Fast and low-cost microbial toxicity bioassays based on electrochromic electron acceptors /

• Autores: Ferran Pujol Vila
• Directores de la Tesis: Jordi Mas i Gordi (dir. tes.), Xavier Muñoz Berbel (dir. tes.)
• Lectura: En la Universitat Autònoma de Barcelona ( España ) en 2017
• Idioma: español
• Tribunal Calificador de la Tesis: Fco Javier Muñoz Pascual (presid.), Isidre Gibert (secret.), Thierry Joseph Louis Noguer (voc.)
• Programa de doctorado: Programa de Doctorado en Microbiología por la Universidad Autónoma de Barcelona
• Materias:
  • Química
    • Química analítica
  • Ciencias de la vida
    • Microbiología
  • Ciencias médicas
    • Toxicología
• Enlaces
  • Tesis en acceso abierto en:  DDD  TDX 
• Resumen

  • Microbial toxicity bioassays are testing procedures that involve measuring the toxic impact produced by a sample on a living indicator microorganism. In the last decades, such microbial tests have positioned as a fast and inexpensive alternative to those based on complex organisms in the determination of environmental toxic pollution. However, most microbial bioassays require complex and bulky instrumentation, which limits their portability for in situ analysis and impact in their response time and cost. In this regard, the development of quick microbial bioassays with minimum instrumentation requirements becomes a relevant topic.

    This thesis proposes the use of compounds that change their colour when reduced by living cells, i.e. electrochromic electron acceptors, in the development of fast and low-cost microbial toxicity bioassays suitable for in situ analysis. Electrochromism enables the monitoring of cell respiration by simple colorimetric measurement or even with the bare eye. Thus, allowing for toxicity determination without the need for complex instrumentation. Hexacyanoferrate compounds have been selected from the wide spectrum of reported electrochromic electron acceptors due to their suitable solubility and stability.

    To this end, a microbial acute toxicity bioassay was developed based on metabolic reduction of ferricyanide and optical determination with standard laboratory equipment, using Escherichia coli (E. coli) as model bacterium. Interferences in the optical measurement due to biomass light scattering were minimized by dual wavelength detection at 405 nm (ferricyanide absorption and biomass scattering) and 550 nm (biomass scattering). On the other hand, modification of the refractive index (RI) of the medium until matching with refractive index of bacterial cells with (i.e. RI matching) was achieved by addition of 27% (w/v) sucrose, which reduced bacterial light scattering around 50%. The toxic impact of various compounds on E. coli was determined by analysis of ferricyanide reduction kinetics (variation of ferricyanide absorption with time) and single absorbance measurements. Kinetic analysis of bacterial ferricyanide reduction allowed for fast assays (assay time of 10 min) with half maximal effective concentrations (EC50) similar to standard methods (i.e. biolumiscence inhibition test) for organic and inorganic toxic compounds.

    Technological implementation of the microbial toxicity bioassay was carried out by developing a low-cost miniaturized optofluidic analysis system. The optofluidic system was composed of a poly(methyl methacrylate) (PMMA) optofluidic structure incorporating discrete auxiliary optical elements (i.e. light emitting diodes, LEDs, and detectors) and an electronic circuit enabling for subtraction of ambient light interference. The optical performance of the analytical system for ferricyanide determination was tested. It was insensitive to environmental light changes and compared favourably to commercially available instrumentation. The simplicity, portability and robustness of the analysis system make it suitable for fast and low-cost determination of toxic pollutants in situ.

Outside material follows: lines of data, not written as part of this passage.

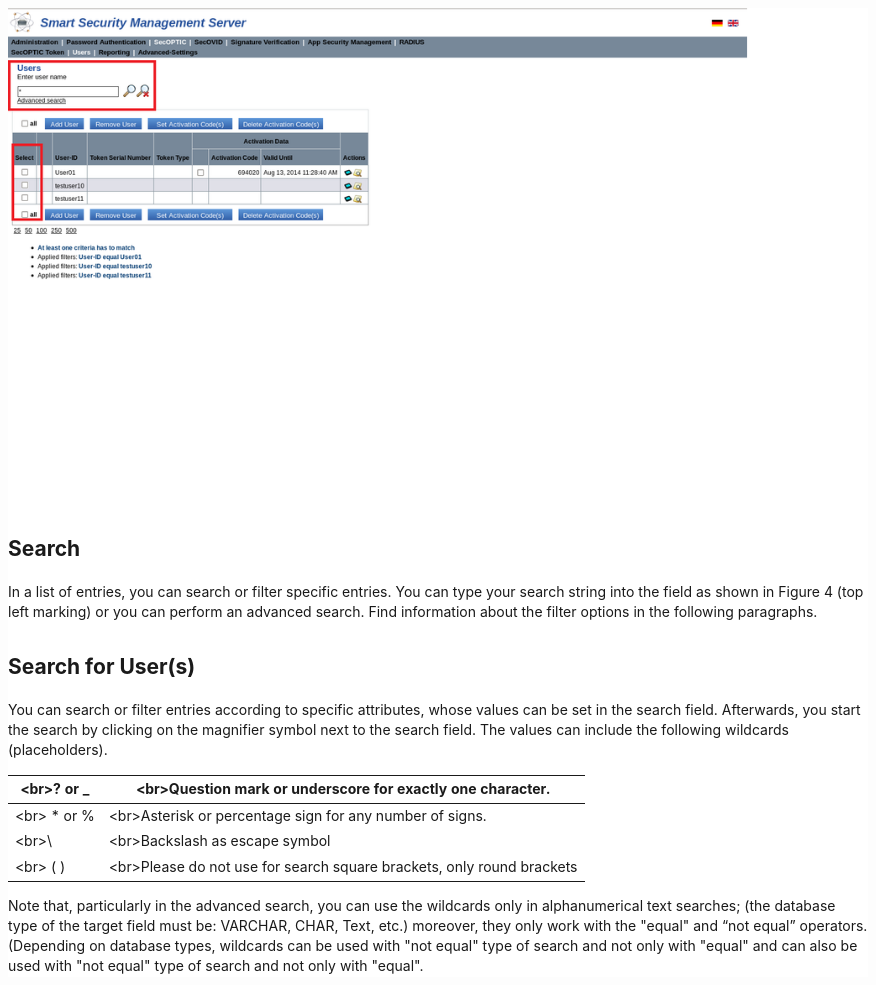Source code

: ![kernelusers](./files/kernel_users.png)  

## Search  

In a list of entries, you can search or filter specific entries. You can type your search string into the field as shown in Figure 4 (top left marking) or you can perform an advanced search. Find information about the filter options in the following paragraphs.  

##	Search for User(s)  

You can search or filter entries according to specific attributes, whose values can be set in the search field. Afterwards, you start the search by clicking on the magnifier symbol   next to the search field.
The values can include the following wildcards (placeholders).  

|    <br\>\?   or \_    |    <br\>Question   mark or underscore for exactly one character.               |
|--------------------|-------------------------------------------------------------------------------|
|    <br\> \*   or  \%    |    <br\>Asterisk   or percentage sign for any number of signs.                 |
|    <br\>\          |    <br\>Backslash   as escape symbol                                           |
|    <br\> \(  \)        |    <br\>Please   do not use for search square brackets, only round brackets    |  

Note that, particularly in the advanced search, you can use the wildcards only in alphanumerical text searches; (the database type of the target field must be: VARCHAR, CHAR, Text, etc.) moreover, they only work with the "equal" and “not equal” operators. (Depending on database types, wildcards can be used with "not equal" type of search and not only with "equal" and can also be used with "not equal" type of search and not only with "equal".  
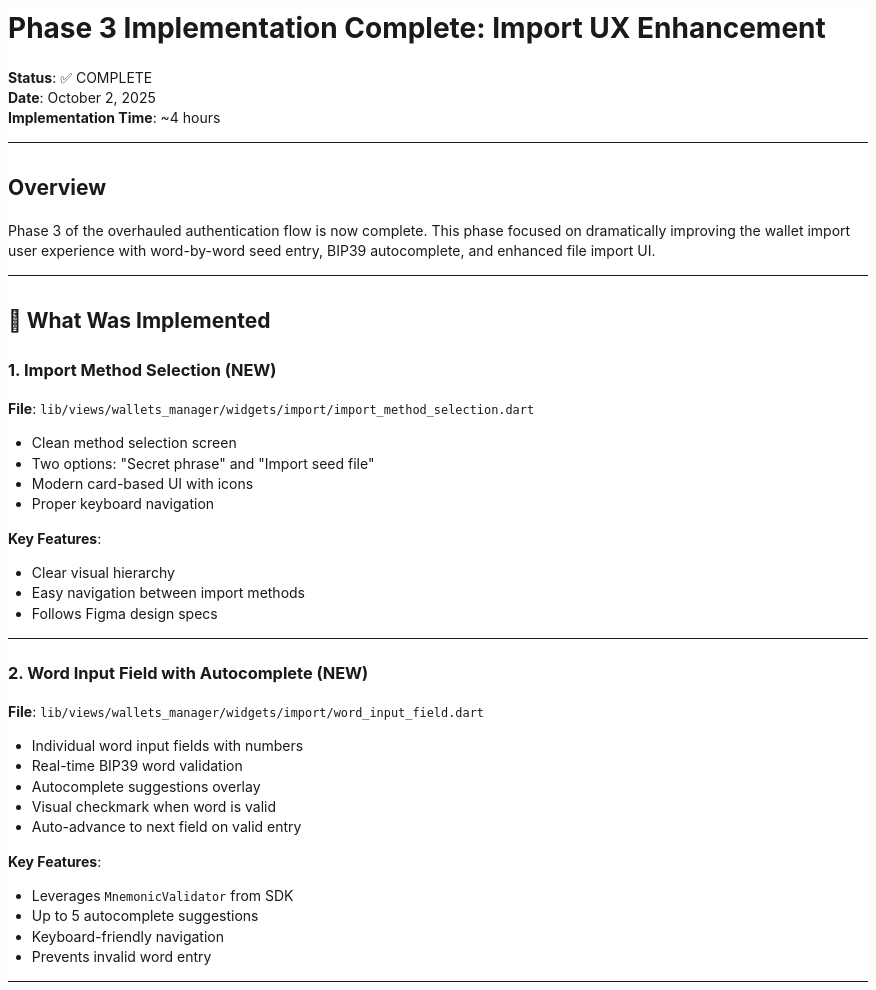 # Phase 3 Implementation Complete: Import UX Enhancement

**Status**: ✅ COMPLETE  
**Date**: October 2, 2025  
**Implementation Time**: ~4 hours

---

## Overview

Phase 3 of the overhauled authentication flow is now complete. This phase focused on dramatically improving the wallet import user experience with word-by-word seed entry, BIP39 autocomplete, and enhanced file import UI.

---

## 🎯 What Was Implemented

### 1. Import Method Selection (NEW)

**File**: `lib/views/wallets_manager/widgets/import/import_method_selection.dart`

- Clean method selection screen
- Two options: "Secret phrase" and "Import seed file"
- Modern card-based UI with icons
- Proper keyboard navigation

**Key Features**:

- Clear visual hierarchy
- Easy navigation between import methods
- Follows Figma design specs

---

### 2. Word Input Field with Autocomplete (NEW)

**File**: `lib/views/wallets_manager/widgets/import/word_input_field.dart`

- Individual word input fields with numbers
- Real-time BIP39 word validation
- Autocomplete suggestions overlay
- Visual checkmark when word is valid
- Auto-advance to next field on valid entry

**Key Features**:

- Leverages `MnemonicValidator` from SDK
- Up to 5 autocomplete suggestions
- Keyboard-friendly navigation
- Prevents invalid word entry

---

    To reduce bioassay instrumentation requirements, we designed a low-cost solid system by trapping bacteria in hygroscopic paper matrices. E. coli cells were stably trapped on low-cost paper matrices (cellulose-based paper discs) and remained viable for long times (1 month when stored at -20 ºC). Apart of acting as bacterial carriers, paper matrices also acted as a fluidic element, allowing fluid management without the need of external pumps. Optical properties of individual paper matrices were analysed showing good comparability between them. Chromatic changes associated with bacterial ferricyanide reduction were determined by three different transduction methods, i.e. optical reflectometry, image analysis and visual inspection. Validation of the bioassay was performed by analysis of real samples from natural sources (i.e. wastewater influents/effluents and leachates from contaminated soils) using the mentioned transduction methods and the bioluminiscence inhibition test (Microtox, as standard method). Toxicity values obtained showed good agreement between them and with our reference method (70% of coincidence in toxic samples and 80% in non-toxic samples). The use of a light and inexpensive material and minimum instrumentation requirements of the bioassay make it a true low-cost method for in-situ assessment of toxic water pollution.